Task to carry out:
If a line of the data below holds the word "that", list it.
::: Data supplied
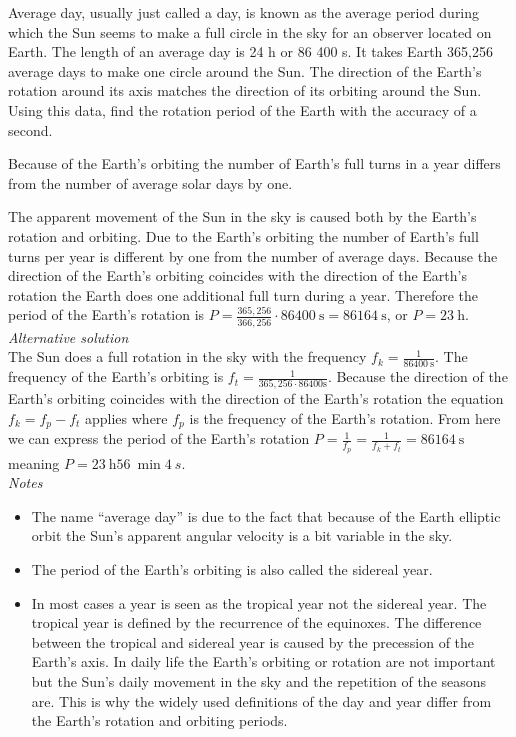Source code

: Average day, usually just called a day, is known as the average period during which the Sun seems to make a full circle in the sky for an observer located on Earth. The length of an average day is 24 h or 86 400 s. It takes Earth 365,256 average days to make one circle around the Sun. The direction of the Earth’s rotation around its axis matches the direction of its orbiting around the Sun. Using this data, find the rotation period of the Earth with the accuracy of a second.

\hinteng
Because of the Earth’s orbiting the number of Earth’s full turns in a year differs from the number of average solar days by one.

\solueng
The apparent movement of the Sun in the sky is caused both by the Earth’s rotation and orbiting. Due to the Earth’s orbiting the number of Earth’s full turns per year is different by one from the number of average days. Because the direction of the Earth’s orbiting coincides with the direction of the Earth’s rotation the Earth does one additional full turn during a year. Therefore the period of the Earth’s rotation is $P=\frac{365,256}{366,256} \cdot \SI{86400}{\second}=\SI{86164}{\second}$, or $P=\SI{23}{\hour}$.\\

\emph{Alternative solution}\\
The Sun does a full rotation in the sky with the frequency $f_k=\frac{1}{\SI{86400}{\second}}$. The frequency of the Earth’s orbiting is $f_t=\frac{1}{365,256\cdot86400\text{s}}$. Because the direction of the Earth’s orbiting coincides with the direction of the Earth’s rotation the equation $f_k=f_p-f_t$ applies where $f_p$ is the frequency of the Earth’s rotation. From here we can express the period of the Earth’s rotation $P=\frac{1}{f_p}=\frac{1}{f_k+f_t}=\SI{86164}{\second}$ meaning $P=\SI{23}{\hour} \SI{56}{\min} \SI{4}{s}$. \\

\emph{Notes}\\
\begin{itemize}
\item The name “average day” is due to the fact that because of the Earth elliptic orbit the Sun’s apparent angular velocity is a bit variable in the sky.
\item The period of the Earth’s orbiting is also called the sidereal year.
\item In most cases a year is seen as the tropical year not the sidereal year. The tropical year is defined by the recurrence of the equinoxes. The difference between the tropical and sidereal year is caused by the precession of the Earth’s axis. In daily life the Earth’s orbiting or rotation are not important but the Sun’s daily movement in the sky and the repetition of the seasons are. This is why the widely used definitions of the day and year differ from the Earth’s rotation and orbiting periods.
\end{itemize}
\probend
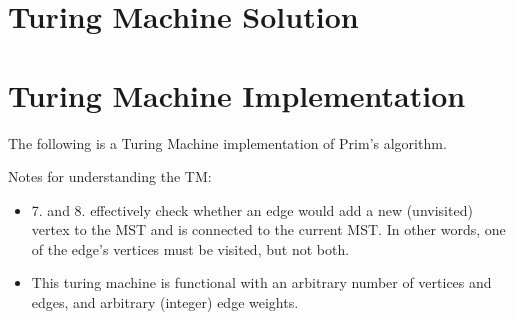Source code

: \documentclass{article}
\begin{document}
\section{Turing Machine Solution}
\section{Turing Machine Implementation}

The following is a Turing Machine implementation of Prim's algorithm.

Notes for understanding the TM:
\begin{itemize}
	\item 7. and 8. effectively check whether an edge would add a new (unvisited) vertex to the MST and is connected to the current MST. In other words, one of the edge's vertices must be visited, but not both.
	\item This turing machine is functional with an arbitrary number of vertices and edges, and arbitrary (integer) edge weights.
\end{itemize}
\end{document}
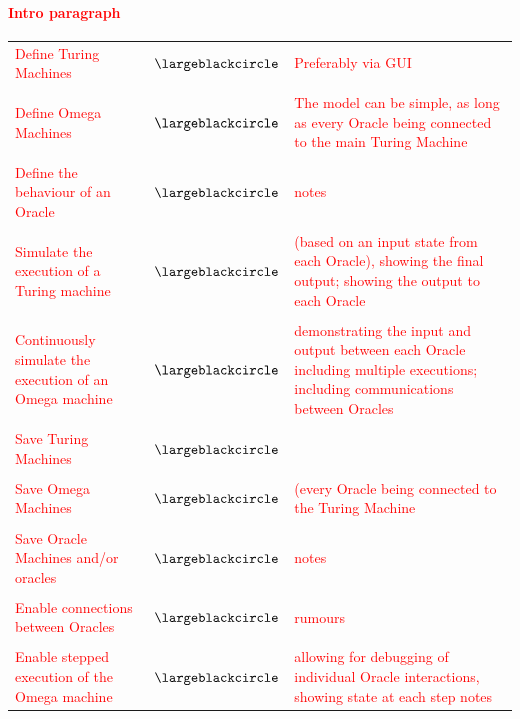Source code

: \documentclass[12pt,a4,xcolor=table]{article}
\begin{document}
	\textcolor{red}{
		\paragraph{Intro paragraph}
	\newpage\begin{table}[h!]
		\centering
		\begin{tabular}{m{3in} m{0.5in} m{2.5in}}
			Define Turing Machines & \textcolor{BrickRed}{$\largeblackcircle$} & Preferably via GUI\\\\
			Define Omega Machines & \textcolor{BrickRed}{$\largeblackcircle$} & The model can be simple, as long as every Oracle being connected to the main Turing Machine \\\\
			Define the behaviour of an Oracle & \textcolor{BrickRed}{$\largeblackcircle$} & notes \\\\
			Simulate the execution of a Turing machine& \textcolor{BrickRed}{$\largeblackcircle$} & (based on an input state from each Oracle), showing the final output; showing the output to each Oracle\\\\
			Continuously simulate the execution of an Omega machine & \textcolor{BrickRed}{$\largeblackcircle$} & demonstrating the input and output between each Oracle including multiple executions; including communications between Oracles\\\\
			Save Turing Machines & \textcolor{Dandelion}{$\largeblackcircle$} \\\\
			Save Omega Machines & \textcolor{Dandelion}{$\largeblackcircle$} &  (every Oracle being connected to the Turing Machine \\\\
			Save Oracle Machines and/or oracles & \textcolor{Dandelion}{$\largeblackcircle$} & notes \\\\
			Enable connections between Oracles & \textcolor{Dandelion}{$\largeblackcircle$} & rumours \\\\
			Enable stepped execution of the Omega machine& \textcolor{YellowGreen}{$\largeblackcircle$} & allowing for debugging of individual Oracle interactions, showing state at each step  notes
		\end{tabular}
	\end{table}
	}
\end{document}
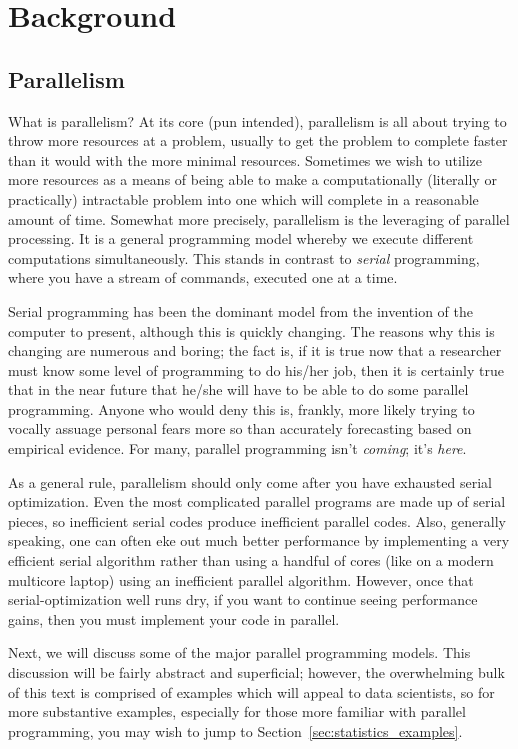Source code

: \chapter{Background}
\label{sec:bg}


\section{Parallelism}
What is parallelism? At its core (pun intended), parallelism is all about
trying to throw more resources at a problem, usually to get the problem to
complete faster than it would with the more minimal resources. Sometimes
we wish to utilize more resources as a means of being able to make a
computationally (literally or practically) intractable problem into one which
will complete in a reasonable amount of time. Somewhat more precisely,
parallelism is the leveraging of parallel processing. It is a general
programming model whereby we execute different computations simultaneously.
This stands in contrast to \emph{serial} programming, where you have a stream
of commands, executed one at a time.

Serial programming has been the dominant model from the invention of the
computer to present, although this is quickly changing. The reasons why
this is changing are numerous and boring; the fact is, if it is true now
that a researcher must know some level of programming to do his/her job,
then it is certainly true that in the near future that he/she will have to
be able to do some parallel programming. Anyone who would deny this is,
frankly, more likely trying to vocally assuage personal fears more so than
accurately forecasting based on empirical evidence. For many, parallel
programming isn't \emph{coming}; it's \emph{here}.  

As a general rule, parallelism should only come after you have exhausted
serial optimization. Even the most complicated parallel programs are made
up of serial pieces, so inefficient serial codes produce inefficient parallel
codes. Also, generally speaking, one can often eke out much better performance
by implementing a very efficient serial algorithm rather than using a handful
of cores (like on a modern multicore laptop) using an inefficient parallel
algorithm. However, once that serial-optimization well runs dry, if you want
to continue seeing performance gains, then you must implement your code in
parallel.  

Next, we will discuss some of the major parallel programming models. This
discussion will be fairly abstract and superficial; however, the overwhelming
bulk of this text is comprised of examples which will appeal to data
scientists, so for more substantive examples, especially for those more
familiar with parallel programming, you may wish to jump to
Section~\ref{sec:statistics_examples}.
::::::
Exercise result:
\item The name “average day” is due to the fact that because of the Earth elliptic orbit the Sun’s apparent angular velocity is a bit variable in the sky.
that a researcher must know some level of programming to do his/her job,
then it is certainly true that in the near future that he/she will have to
algorithm. However, once that serial-optimization well runs dry, if you want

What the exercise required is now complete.